TIROLER TAGESZEITUNG „Leitartikel“ Mittwoch, 14. Oktober 2020, von Peter Nindler: „Ischgl-Bericht deckt auf, nicht zu“

Innsbruck (OTS) Darf man angesichts der notwendigen Aufarbeitung von Fehlern beim Corona-Management in Tirol auch die Rolle des Gesundheitsministeriums hinterfragen? Natürlich, denn das Anschober-Ministerium war ebenfalls eine Schwachstelle.

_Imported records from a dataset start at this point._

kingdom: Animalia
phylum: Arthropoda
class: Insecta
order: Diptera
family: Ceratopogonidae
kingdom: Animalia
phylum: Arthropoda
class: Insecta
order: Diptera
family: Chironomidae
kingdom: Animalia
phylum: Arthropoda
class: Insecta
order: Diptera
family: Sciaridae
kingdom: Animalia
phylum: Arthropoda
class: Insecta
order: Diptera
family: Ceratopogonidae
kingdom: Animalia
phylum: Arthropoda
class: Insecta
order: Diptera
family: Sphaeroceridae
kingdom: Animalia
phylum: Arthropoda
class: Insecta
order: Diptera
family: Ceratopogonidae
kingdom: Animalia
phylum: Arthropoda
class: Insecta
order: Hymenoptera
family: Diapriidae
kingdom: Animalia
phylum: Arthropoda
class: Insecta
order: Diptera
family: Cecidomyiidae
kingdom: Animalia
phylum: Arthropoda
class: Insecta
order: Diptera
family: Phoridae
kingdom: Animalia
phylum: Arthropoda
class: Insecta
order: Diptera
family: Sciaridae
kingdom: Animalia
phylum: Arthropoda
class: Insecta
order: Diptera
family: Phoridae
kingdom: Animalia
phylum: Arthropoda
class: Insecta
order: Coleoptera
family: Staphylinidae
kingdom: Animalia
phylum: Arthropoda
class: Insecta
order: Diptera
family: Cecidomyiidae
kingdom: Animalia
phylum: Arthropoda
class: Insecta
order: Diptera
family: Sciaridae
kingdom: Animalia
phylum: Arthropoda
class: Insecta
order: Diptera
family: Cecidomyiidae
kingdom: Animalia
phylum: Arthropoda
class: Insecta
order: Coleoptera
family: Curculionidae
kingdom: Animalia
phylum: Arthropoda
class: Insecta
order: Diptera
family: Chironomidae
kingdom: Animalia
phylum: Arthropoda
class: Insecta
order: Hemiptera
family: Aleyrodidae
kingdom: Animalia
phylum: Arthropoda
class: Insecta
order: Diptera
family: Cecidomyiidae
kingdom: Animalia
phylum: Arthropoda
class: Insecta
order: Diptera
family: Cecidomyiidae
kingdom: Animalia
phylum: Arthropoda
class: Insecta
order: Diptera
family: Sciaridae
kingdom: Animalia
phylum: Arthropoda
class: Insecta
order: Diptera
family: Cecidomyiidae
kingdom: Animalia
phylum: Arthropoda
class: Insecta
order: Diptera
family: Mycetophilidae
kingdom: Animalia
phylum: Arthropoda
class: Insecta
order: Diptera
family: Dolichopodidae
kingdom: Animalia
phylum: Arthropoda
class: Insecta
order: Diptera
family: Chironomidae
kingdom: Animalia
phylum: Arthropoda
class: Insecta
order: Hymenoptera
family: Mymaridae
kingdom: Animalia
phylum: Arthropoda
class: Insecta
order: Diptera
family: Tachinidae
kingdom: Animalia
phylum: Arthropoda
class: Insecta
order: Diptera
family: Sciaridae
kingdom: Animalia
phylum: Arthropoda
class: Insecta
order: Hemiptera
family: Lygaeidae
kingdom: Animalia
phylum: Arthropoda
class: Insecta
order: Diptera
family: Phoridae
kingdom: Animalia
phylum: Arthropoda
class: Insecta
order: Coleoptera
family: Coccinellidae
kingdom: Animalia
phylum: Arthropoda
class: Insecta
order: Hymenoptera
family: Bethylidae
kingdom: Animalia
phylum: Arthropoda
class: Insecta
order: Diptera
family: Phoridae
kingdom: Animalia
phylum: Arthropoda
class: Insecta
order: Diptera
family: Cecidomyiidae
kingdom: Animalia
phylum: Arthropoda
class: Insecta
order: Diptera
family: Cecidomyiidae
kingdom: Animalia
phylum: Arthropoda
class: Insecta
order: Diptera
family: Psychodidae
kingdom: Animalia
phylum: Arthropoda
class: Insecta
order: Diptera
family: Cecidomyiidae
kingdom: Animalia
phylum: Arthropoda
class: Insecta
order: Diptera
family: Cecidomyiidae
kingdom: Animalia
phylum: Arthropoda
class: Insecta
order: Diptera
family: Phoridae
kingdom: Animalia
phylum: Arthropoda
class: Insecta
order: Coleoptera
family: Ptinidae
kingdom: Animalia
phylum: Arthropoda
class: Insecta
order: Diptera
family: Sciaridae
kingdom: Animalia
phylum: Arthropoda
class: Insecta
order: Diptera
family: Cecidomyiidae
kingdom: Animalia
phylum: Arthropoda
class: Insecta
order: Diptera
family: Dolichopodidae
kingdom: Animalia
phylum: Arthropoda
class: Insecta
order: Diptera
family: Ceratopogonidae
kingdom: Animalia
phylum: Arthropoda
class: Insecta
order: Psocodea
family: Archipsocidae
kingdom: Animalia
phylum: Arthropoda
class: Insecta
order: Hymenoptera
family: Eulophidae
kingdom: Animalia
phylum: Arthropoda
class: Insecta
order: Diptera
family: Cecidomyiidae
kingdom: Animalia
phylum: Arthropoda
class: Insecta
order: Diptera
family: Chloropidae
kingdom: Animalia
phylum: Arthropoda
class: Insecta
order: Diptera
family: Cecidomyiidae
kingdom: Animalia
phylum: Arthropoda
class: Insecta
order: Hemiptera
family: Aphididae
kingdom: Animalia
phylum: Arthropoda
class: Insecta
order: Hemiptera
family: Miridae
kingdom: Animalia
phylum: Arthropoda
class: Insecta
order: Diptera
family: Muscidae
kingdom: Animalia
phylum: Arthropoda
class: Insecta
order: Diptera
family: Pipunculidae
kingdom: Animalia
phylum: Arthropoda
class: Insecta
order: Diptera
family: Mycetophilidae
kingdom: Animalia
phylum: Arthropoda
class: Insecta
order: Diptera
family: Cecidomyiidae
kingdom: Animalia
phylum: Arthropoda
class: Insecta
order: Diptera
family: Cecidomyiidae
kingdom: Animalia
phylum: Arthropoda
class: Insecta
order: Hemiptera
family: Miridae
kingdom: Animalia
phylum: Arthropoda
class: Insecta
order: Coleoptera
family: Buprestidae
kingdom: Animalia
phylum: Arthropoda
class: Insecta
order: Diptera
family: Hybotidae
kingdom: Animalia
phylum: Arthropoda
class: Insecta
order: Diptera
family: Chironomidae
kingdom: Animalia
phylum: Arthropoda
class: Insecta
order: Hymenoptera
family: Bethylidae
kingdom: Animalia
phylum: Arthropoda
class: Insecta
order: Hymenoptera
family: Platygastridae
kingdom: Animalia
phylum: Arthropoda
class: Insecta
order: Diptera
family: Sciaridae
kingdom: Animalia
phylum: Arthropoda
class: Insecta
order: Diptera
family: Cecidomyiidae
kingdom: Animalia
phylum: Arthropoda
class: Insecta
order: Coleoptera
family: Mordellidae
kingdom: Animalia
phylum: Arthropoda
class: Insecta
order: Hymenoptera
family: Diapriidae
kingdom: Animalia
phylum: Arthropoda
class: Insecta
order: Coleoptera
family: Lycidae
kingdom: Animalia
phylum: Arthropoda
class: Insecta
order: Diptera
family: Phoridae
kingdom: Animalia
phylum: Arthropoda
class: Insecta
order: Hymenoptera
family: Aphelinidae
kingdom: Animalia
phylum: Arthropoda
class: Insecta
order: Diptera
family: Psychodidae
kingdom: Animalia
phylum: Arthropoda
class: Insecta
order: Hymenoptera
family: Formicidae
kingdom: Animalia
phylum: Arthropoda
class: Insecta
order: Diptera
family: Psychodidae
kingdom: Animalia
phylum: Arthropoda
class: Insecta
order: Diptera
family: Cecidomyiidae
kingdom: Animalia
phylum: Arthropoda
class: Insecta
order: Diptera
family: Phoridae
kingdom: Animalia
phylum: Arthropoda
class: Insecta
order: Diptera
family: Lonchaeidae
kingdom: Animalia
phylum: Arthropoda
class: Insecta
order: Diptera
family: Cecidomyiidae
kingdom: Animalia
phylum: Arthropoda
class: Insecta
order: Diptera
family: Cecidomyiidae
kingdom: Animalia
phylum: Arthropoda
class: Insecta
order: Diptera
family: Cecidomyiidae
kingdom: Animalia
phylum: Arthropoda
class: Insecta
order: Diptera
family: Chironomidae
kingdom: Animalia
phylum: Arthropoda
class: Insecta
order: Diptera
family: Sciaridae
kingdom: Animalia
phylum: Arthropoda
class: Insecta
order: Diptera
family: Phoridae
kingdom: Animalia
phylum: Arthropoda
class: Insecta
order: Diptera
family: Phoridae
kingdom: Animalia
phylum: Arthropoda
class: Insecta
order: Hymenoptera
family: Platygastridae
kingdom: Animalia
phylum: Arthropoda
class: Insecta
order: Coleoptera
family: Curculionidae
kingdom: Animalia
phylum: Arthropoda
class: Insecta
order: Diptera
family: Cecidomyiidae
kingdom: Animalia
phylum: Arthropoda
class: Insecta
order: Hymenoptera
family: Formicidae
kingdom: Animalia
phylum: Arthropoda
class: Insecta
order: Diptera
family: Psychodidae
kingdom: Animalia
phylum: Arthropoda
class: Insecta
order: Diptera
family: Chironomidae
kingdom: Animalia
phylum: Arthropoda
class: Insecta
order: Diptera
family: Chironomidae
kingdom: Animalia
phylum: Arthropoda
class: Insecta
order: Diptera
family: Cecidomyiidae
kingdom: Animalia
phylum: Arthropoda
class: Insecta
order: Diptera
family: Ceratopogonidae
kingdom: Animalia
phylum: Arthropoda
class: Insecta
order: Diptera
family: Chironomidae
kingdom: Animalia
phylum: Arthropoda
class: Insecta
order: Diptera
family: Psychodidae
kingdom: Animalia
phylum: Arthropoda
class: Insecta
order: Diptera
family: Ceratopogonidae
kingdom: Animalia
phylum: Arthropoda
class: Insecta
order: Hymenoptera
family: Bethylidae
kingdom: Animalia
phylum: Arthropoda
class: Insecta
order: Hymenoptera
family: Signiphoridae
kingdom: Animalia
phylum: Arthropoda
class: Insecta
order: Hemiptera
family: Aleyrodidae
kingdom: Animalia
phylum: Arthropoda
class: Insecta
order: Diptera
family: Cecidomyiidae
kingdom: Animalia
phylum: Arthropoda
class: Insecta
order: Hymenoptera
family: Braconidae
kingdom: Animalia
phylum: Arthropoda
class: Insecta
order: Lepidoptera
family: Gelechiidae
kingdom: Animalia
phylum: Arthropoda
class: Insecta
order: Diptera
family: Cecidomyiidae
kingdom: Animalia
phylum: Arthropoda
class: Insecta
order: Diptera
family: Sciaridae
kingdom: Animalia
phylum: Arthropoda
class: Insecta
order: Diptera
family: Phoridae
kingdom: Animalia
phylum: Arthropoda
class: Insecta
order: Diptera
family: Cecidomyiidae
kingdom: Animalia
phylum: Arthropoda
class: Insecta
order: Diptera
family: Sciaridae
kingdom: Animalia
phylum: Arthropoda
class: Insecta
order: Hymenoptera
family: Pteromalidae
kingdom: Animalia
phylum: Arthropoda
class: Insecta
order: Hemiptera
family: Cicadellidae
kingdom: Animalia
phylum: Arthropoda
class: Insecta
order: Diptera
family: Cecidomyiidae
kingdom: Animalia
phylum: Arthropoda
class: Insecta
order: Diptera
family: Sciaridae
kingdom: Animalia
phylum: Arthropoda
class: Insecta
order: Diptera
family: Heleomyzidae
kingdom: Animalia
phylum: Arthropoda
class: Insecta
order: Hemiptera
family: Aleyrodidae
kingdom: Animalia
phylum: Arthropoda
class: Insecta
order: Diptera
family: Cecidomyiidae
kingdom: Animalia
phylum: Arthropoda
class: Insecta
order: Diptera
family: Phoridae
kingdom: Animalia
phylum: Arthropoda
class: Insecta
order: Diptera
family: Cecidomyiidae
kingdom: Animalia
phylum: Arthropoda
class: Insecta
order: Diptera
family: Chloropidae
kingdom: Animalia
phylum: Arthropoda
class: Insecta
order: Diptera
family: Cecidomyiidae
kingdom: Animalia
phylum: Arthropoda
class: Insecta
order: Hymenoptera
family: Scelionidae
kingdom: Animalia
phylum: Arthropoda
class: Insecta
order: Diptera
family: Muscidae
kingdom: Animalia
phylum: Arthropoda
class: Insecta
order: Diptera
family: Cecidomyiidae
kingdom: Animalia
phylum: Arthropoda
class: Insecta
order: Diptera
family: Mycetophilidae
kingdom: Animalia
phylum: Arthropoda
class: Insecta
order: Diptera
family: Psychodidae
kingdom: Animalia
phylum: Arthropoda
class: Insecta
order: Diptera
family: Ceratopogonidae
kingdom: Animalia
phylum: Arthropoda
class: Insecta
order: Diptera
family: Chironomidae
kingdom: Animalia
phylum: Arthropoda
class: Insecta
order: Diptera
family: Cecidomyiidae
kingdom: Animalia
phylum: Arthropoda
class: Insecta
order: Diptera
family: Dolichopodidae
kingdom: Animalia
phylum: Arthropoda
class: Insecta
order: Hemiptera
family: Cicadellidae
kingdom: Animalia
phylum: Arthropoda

Der Befund der Expertenkommission zu Ischgl ist eindeutig: Wäre das Infektionsgeschehen im Ort und vor allem in den Après-Ski-Lokalen richtig eingeschätzt worden, hätte die Wintersaison von den zuständigen Behörden schon früher beendet werden müssen. Für das Abreisechaos trägt hingegen Bundeskanzler Sebastian Kurz (VP) mit seiner unkoordinierten Ankündigung der sofortigen Quarantäne für das Paznaun und St. Anton (Mit-)Verantwortung. Doch der Bericht der Rohrer-Kommission offenbart eine weitere, über die Defizite des Corona-Krisenmanagements in und für Tirol hinausgehende Schwachstelle.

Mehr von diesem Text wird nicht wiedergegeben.